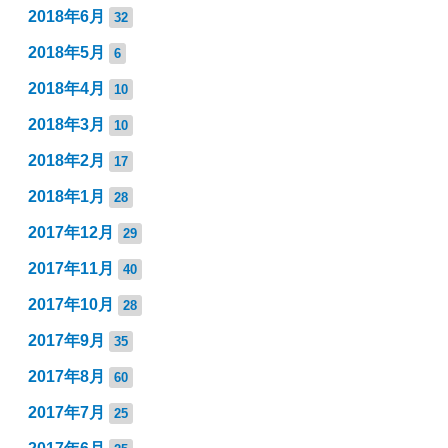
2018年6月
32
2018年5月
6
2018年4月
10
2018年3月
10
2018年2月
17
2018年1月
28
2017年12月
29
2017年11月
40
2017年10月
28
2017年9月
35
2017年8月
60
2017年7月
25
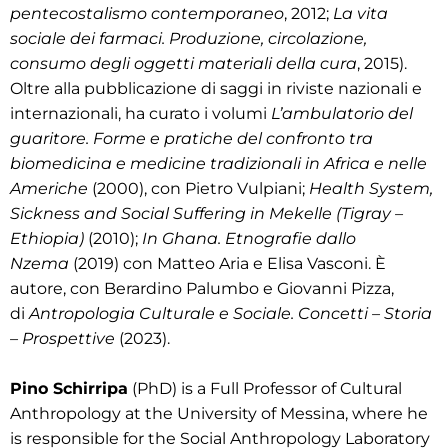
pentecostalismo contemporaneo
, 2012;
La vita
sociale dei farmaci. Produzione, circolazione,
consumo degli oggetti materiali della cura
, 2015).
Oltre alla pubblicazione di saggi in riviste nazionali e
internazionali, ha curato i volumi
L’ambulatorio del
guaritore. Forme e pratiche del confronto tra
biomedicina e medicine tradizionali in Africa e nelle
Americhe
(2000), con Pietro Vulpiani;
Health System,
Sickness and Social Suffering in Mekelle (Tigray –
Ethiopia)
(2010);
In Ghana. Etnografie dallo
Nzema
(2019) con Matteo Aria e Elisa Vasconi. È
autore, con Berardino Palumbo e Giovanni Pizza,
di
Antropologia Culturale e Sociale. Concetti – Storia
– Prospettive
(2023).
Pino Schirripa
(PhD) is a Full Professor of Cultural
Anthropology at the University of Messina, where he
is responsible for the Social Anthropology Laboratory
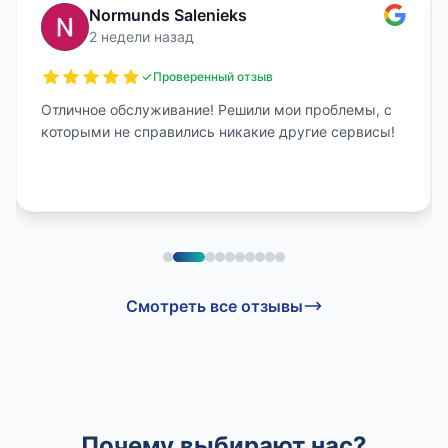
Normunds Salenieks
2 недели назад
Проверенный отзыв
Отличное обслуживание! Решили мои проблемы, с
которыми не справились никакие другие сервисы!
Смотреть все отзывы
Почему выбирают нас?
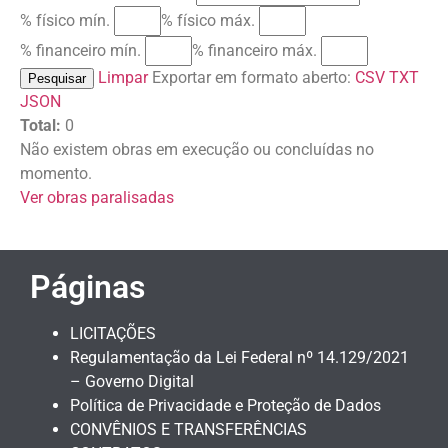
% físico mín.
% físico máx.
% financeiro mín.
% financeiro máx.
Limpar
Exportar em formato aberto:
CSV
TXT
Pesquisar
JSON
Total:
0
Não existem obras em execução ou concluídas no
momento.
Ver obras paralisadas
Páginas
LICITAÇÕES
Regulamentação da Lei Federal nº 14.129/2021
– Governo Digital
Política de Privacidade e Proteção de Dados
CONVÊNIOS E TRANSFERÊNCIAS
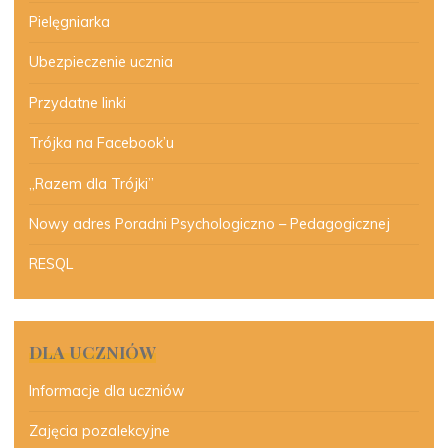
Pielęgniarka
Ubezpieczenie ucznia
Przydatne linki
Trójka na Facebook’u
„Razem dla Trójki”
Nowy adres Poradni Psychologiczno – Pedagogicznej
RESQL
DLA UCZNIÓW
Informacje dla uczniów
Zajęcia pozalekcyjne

WHAT THIS TASK INVOLVES
When you give the entries again, keep them exact and omit any picture they contain.

SOLUTION TO THIS EXERCISE
2018年6月
32
2018年5月
6
2018年4月
10
2018年3月
10
2018年2月
17
2018年1月
28
2017年12月
29
2017年11月
40
2017年10月
28
2017年9月
35
2017年8月
60
2017年7月
25
pentecostalismo contemporaneo
, 2012;
La vita
sociale dei farmaci. Produzione, circolazione,
consumo degli oggetti materiali della cura
, 2015).
Oltre alla pubblicazione di saggi in riviste nazionali e
internazionali, ha curato i volumi
L’ambulatorio del
guaritore. Forme e pratiche del confronto tra
biomedicina e medicine tradizionali in Africa e nelle
Americhe
(2000), con Pietro Vulpiani;
Health System,
Sickness and Social Suffering in Mekelle (Tigray –
Ethiopia)
(2010);
In Ghana. Etnografie dallo
Nzema
(2019) con Matteo Aria e Elisa Vasconi. È
autore, con Berardino Palumbo e Giovanni Pizza,
di
Antropologia Culturale e Sociale. Concetti – Storia
– Prospettive
(2023).
Pino Schirripa
(PhD) is a Full Professor of Cultural
Anthropology at the University of Messina, where he
is responsible for the Social Anthropology Laboratory
Normunds Salenieks
2 недели назад
Проверенный отзыв
Отличное обслуживание! Решили мои проблемы, с
которыми не справились никакие другие сервисы!
Смотреть все отзывы
Почему выбирают нас?
% físico mín.
% físico máx.
% financeiro mín.
% financeiro máx.
Limpar
Exportar em formato aberto:
CSV
TXT
Pesquisar
JSON
Total:
0
Não existem obras em execução ou concluídas no
momento.
Ver obras paralisadas
Páginas
LICITAÇÕES
Regulamentação da Lei Federal nº 14.129/2021
– Governo Digital
Política de Privacidade e Proteção de Dados
CONVÊNIOS E TRANSFERÊNCIAS
Pielęgniarka
Ubezpieczenie ucznia
Przydatne linki
Trójka na Facebook’u
„Razem dla Trójki”
Nowy adres Poradni Psychologiczno – Pedagogicznej
RESQL
DLA UCZNIÓW
Informacje dla uczniów
Zajęcia pozalekcyjne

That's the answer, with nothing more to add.